DNKN's ROE is 33% higher at 36. To finance its expansion, DNKN is carrying significant debt but still has a decent .9 quick ratio. It yields 1.7% on a 55% payout in line with major companies in the sector: Johnson & Johnson (JNJ) and McDonald's (MCD) at 55% payout, Coca Cola (KO) at 57% and Procter & Gamble (PG) at 59%.
In moves that enhance its posture as a health and socially conscious, SBUX has banned guns in its stores and engaged a joint venture with organic and health food retailer Whole Food Markets (WFM), also a top company with zero debt and high growth (13.1%) to carry its juices and three brands of trail mix snack bars. It has strengthened its brand identity and offerings with La Boulange and its trademark Tazo Tea.
These are two great companies positioned for sustainable growth aligned to the otherwise discomfiting and widening socio-economic division of America. While SBUX is the market's darling with superb metrics few stocks surpass, the growth of DNKN should be strong and durable.

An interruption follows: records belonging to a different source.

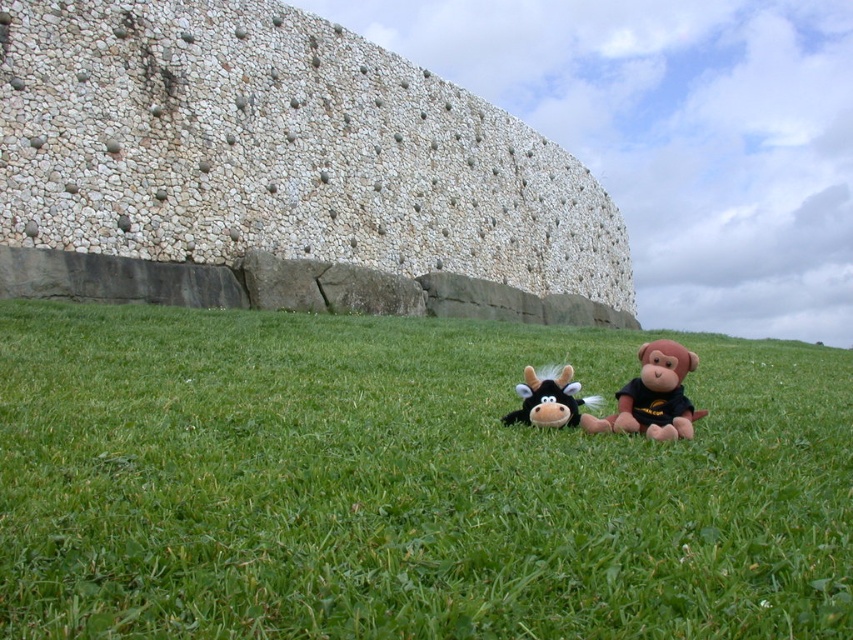
Question: Is brown plush monkey at lower right below black plush cow at center?

Choices:
 (A) no
 (B) yes

Answer: (B)

Question: Which object is closer to the camera taking this photo?

Choices:
 (A) brown plush monkey at lower right
 (B) green grass at center

Answer: (B)

Question: Which object is closer to the camera taking this photo?

Choices:
 (A) white stonework at center
 (B) brown plush monkey at lower right
 (C) black plush cow at center
 (D) green grass at center

Answer: (D)

Question: Is brown plush monkey at lower right further to camera compared to black plush cow at center?

Choices:
 (A) no
 (B) yes

Answer: (A)

Question: In this image, where is green grass at center located relative to brown plush monkey at lower right?

Choices:
 (A) left
 (B) right

Answer: (A)

Question: Among these objects, which one is farthest from the camera?

Choices:
 (A) brown plush monkey at lower right
 (B) green grass at center
 (C) white stonework at center

Answer: (C)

It will be opening 150 outlets in the UK in the next five years, 50 in London alone. It already is established in 60 nations worldwide and its brand is likely to become a favorite with millions of people with limited money to spend and a taste for sweets, bread and good coffee.
DNKN is up 45% YTD and 100% (doubled) since 1Q 2012. SBUX has risen 55% YTD and 276% in three years since 3Q 2010. Since the 4Q 2008-1Q 2009 bottom it has risen tenfold and clearly has upside. Its worldwide presence features 4000 stores in the Asia-Pacific region and nearly 21,000 in all. In the decade from 2002-2012 its revenues quadrupled from $3.3 billion to $13.3 billion on a market cap now approaching $58.5 billion.
In my view, every investor should have an overweight position in these companies. Those who prefer to distribute their risk and diversify into the sector can use the Vanguard Consumer Discretionary ETF (VCR) in which SBUX and DNKN are the eighth and 110th holdings. The relatively small weighting of the latter might be additional reason to own DNKN as an individual equity if you choose to play the sector, +30.7% YTD, via this low cost ETF.